La cuestión es que, tras una pequeña sobremesa y una vez abonado el evento gastronómico y con “palillo o no”, entre los dientes, hacemos el recorrido de vuelta, contentos y cantando bajito.
El problema, que está asegurado,  se presenta cuando, al cabo de unas horas, comienzan las “bascas”, cuyos terribles síntomas son variados: la barriga se pone dura como un tambor denominado en el argot médico, “disconfort postprandial”; posteriormente se nota la típica sensación de la comida en la boca, llamado “reflujo”, al que le sigue irremediablemente las “acedías”, cuya traducción es “pirosis” y finalmente, un movimiento de  tripas de forma descontrolada, que se conoce por “borborismo”.
En resumen, que el sufrimiento de todas las “bascas” reunidas nos proporciona una “tarde de perros”, comparación de todos conocida pero que falta a la verdad,  porque los perros digieren mucho mejor que nosotros los dichosos callos.
Es el momento en el que se siente interiormente un fuerte sentimiento de intensa ira con reflexiones como estas: 
¡Qué tarde más hija puta estoy echando! ¿Por qué me habré comido los callos, si yo sé que esto me pasa siempre? Verdadero ataque de ira. 
La consecuencia inevitable de los ataques de ira es que siempre explotan por alguna parte y en este caso particular, el vocablo “explotar” es el idóneo para definir verazmente  “la digestión de los trompitos”, ya que, cuando éstos están previamente hinchados y se producen las fermentaciones cólicas, el temible proceso gaseoso no hay quien lo pare.
No sé la razón ni el porqué de esa  simultaneidad,  pero cuando de forma subrepticia se ponen los ojos saltones y se dirigen miradas culpables hacia todas partes, estamos en el preludio  de la Sinfonía Estentórea  en el que la orquesta, distribuida por todo el abdomen, está templando instrumentos, incluso gaitas,  y a punto de comenzar el concierto, compuesto por tres movimientos.
El  primer movimiento (en la salita de estar), es alegre, vivaz, incluso  atrevido en la conjunción de instrumentos y se inicia con un “larghetto tranquillum, ma a pocum ravvivando il tempo al allegro”, con predominio de trombones, tubas y fagot,  al que le sigue un “allegretto con brío sostenuto”, que “in crescendo” evoluciona hacia un audaz “molto vivace píu aceleratto”, con intervención de violines, viola y chelo, que sobrecoge al auditorio.
El segundo movimiento (en el corredor), absolutamente dinámico, tormentoso y con fuerte carga histriónica, comienza  con el “Aria desarbolatto”, muy dramático, con grandes paseos, salpicado de maldiciones, suspiros,  lamentos y “escopetazos” a doquier.

----------

Retoma el texto sobre la indigestión de callos y continúalo a partir de su última oración.

----------

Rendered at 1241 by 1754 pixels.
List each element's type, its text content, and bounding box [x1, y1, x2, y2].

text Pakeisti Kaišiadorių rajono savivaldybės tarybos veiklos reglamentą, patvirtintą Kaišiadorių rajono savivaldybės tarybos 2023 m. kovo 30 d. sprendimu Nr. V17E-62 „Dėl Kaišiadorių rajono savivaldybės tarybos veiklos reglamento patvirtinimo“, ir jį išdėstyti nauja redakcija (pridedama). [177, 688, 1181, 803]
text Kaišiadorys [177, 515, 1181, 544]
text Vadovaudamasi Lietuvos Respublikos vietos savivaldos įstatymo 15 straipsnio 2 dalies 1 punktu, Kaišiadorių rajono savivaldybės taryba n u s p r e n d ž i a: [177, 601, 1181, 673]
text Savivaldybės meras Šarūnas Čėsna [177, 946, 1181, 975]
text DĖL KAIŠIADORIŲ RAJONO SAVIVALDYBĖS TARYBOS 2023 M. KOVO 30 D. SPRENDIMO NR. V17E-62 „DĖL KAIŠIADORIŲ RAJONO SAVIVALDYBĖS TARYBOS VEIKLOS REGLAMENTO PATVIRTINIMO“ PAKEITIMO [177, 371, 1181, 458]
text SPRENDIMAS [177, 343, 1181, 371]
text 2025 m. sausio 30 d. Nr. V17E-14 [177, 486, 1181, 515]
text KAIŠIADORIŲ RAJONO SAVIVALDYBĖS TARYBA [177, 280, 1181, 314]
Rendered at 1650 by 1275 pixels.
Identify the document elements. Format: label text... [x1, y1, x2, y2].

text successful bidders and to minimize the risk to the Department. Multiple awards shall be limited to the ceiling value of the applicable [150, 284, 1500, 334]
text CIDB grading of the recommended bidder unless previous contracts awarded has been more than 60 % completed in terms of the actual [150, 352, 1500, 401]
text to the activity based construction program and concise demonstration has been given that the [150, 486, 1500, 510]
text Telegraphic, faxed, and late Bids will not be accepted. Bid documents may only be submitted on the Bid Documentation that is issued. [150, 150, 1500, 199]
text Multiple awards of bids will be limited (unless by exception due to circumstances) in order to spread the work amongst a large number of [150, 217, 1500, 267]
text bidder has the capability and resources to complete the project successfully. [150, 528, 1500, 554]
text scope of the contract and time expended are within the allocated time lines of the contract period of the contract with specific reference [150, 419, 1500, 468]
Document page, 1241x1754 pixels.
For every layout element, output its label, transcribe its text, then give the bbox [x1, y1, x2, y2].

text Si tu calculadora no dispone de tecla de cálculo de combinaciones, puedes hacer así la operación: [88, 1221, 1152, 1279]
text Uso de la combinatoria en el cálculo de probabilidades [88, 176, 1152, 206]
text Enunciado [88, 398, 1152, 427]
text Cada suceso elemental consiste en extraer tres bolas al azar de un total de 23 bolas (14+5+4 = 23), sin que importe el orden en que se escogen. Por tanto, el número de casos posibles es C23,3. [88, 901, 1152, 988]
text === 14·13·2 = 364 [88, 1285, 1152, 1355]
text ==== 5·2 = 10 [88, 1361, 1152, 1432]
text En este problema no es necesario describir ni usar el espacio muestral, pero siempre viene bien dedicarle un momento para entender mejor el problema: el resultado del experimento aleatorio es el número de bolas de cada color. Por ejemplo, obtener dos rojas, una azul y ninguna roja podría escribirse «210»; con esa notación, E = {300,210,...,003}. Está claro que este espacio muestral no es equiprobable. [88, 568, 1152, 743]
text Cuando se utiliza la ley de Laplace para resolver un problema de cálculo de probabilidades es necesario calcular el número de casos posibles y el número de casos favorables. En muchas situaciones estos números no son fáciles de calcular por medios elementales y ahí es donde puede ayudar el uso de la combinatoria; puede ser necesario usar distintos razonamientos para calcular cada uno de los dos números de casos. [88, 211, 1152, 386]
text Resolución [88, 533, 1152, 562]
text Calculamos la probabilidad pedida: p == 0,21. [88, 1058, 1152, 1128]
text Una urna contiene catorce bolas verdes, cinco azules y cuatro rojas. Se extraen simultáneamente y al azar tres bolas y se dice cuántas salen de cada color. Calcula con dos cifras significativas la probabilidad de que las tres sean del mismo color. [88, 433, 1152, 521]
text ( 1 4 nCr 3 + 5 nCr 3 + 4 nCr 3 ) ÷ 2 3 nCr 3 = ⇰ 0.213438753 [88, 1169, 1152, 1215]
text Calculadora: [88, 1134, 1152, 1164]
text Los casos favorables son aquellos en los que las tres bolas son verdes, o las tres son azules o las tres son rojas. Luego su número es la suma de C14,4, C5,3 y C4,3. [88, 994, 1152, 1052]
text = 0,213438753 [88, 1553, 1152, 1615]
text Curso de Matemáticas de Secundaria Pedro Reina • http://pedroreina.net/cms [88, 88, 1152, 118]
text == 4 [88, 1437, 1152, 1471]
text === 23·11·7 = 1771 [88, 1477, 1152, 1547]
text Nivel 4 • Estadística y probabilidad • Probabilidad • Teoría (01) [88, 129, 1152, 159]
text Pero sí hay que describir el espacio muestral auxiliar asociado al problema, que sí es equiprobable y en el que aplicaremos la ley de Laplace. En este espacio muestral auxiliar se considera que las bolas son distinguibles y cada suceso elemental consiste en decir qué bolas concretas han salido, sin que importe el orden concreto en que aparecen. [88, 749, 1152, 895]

----------

## Resultado del ejercicio
A continuación y con  movimiento musical sincopado o por lo menos, al borde del síncope, la orquesta interpreta magistralmente un “andante quasi recuperatto y presto”, tras el cual se llega al “intermezzo”, ansiado  por la concurrencia y que el director, demacrado, sudoroso y desmelenado, aprovecha para desaparecer entre  las bambalinas, para darse un  merecido respiro, tras el enorme  esfuerzo realizado.
El tercer movimiento (en el dormitorio), mucho más tranquilo y sosegado, arranca con una “cantatta suavonna”, interpretada exclusivamente por trompetas con sordina, no bien comprendida por el público por su drástico cambio de ritmo.
Seguidamente y sin previo aviso, se ataca  un  “allegro ma non troppo”,  en el que el director se vuelca con manifestaciones claras de extenuación, terminando este  tercer acto con el “adagio culpabbile non appassionato”, algo triste,  equilibrado pero  muy bien ejecutado.
Finalmente, como el fuego salido de las pavesas,  se produce el Epílogo, en el que la orquesta  inicia  un “remate wagneriano”  de pífanos, timbales y platillos, que consigue una atmósfera musical de auténtica apoteosis final, recibida con lágrimas y “vellos de punta” por parte de  los impresionados asistentes.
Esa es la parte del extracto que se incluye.